▶ [WHAT YOU HAVE TO DO]: Set down the entries below once more, precisely as they stand.

▶ [DATA SHOWN]:
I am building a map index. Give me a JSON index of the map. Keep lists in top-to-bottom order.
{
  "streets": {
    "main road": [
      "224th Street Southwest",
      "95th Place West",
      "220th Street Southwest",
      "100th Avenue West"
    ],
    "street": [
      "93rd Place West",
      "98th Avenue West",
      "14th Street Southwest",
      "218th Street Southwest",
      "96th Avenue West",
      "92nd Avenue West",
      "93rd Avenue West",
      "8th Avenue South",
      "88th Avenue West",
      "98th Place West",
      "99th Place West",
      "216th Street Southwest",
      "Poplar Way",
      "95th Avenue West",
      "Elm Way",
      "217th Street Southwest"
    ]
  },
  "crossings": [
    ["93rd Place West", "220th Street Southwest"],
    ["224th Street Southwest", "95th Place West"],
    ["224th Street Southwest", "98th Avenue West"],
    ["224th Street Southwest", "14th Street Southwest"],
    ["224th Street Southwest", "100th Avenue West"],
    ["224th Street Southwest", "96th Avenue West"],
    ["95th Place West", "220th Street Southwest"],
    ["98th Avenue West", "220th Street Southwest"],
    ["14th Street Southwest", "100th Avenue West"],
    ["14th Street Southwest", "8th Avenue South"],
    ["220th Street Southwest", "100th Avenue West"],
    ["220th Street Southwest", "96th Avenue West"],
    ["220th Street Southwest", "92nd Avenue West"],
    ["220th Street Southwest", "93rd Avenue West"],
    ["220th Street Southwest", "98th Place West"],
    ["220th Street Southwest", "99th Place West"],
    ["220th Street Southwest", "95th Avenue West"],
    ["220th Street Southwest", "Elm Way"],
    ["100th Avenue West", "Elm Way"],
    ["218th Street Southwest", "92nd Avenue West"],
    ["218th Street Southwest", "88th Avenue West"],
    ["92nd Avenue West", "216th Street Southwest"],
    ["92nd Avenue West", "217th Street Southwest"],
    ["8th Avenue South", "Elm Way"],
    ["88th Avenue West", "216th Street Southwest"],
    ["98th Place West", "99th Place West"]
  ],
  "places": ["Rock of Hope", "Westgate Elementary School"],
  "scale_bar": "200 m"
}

▶ [ANSWER]:
I am building a map index. Give me a JSON index of the map. Keep lists in top-to-bottom order.
{
  "streets": {
    "main road": [
      "224th Street Southwest",
      "95th Place West",
      "220th Street Southwest",
      "100th Avenue West"
    ],
    "street": [
      "93rd Place West",
      "98th Avenue West",
      "14th Street Southwest",
      "218th Street Southwest",
      "96th Avenue West",
      "92nd Avenue West",
      "93rd Avenue West",
      "8th Avenue South",
      "88th Avenue West",
      "98th Place West",
      "99th Place West",
      "216th Street Southwest",
      "Poplar Way",
      "95th Avenue West",
      "Elm Way",
      "217th Street Southwest"
    ]
  },
  "crossings": [
    ["93rd Place West", "220th Street Southwest"],
    ["224th Street Southwest", "95th Place West"],
    ["224th Street Southwest", "98th Avenue West"],
    ["224th Street Southwest", "14th Street Southwest"],
    ["224th Street Southwest", "100th Avenue West"],
    ["224th Street Southwest", "96th Avenue West"],
    ["95th Place West", "220th Street Southwest"],
    ["98th Avenue West", "220th Street Southwest"],
    ["14th Street Southwest", "100th Avenue West"],
    ["14th Street Southwest", "8th Avenue South"],
    ["220th Street Southwest", "100th Avenue West"],
    ["220th Street Southwest", "96th Avenue West"],
    ["220th Street Southwest", "92nd Avenue West"],
    ["220th Street Southwest", "93rd Avenue West"],
    ["220th Street Southwest", "98th Place West"],
    ["220th Street Southwest", "99th Place West"],
    ["220th Street Southwest", "95th Avenue West"],
    ["220th Street Southwest", "Elm Way"],
    ["100th Avenue West", "Elm Way"],
    ["218th Street Southwest", "92nd Avenue West"],
    ["218th Street Southwest", "88th Avenue West"],
    ["92nd Avenue West", "216th Street Southwest"],
    ["92nd Avenue West", "217th Street Southwest"],
    ["8th Avenue South", "Elm Way"],
    ["88th Avenue West", "216th Street Southwest"],
    ["98th Place West", "99th Place West"]
  ],
  "places": ["Rock of Hope", "Westgate Elementary School"],
  "scale_bar": "200 m"
}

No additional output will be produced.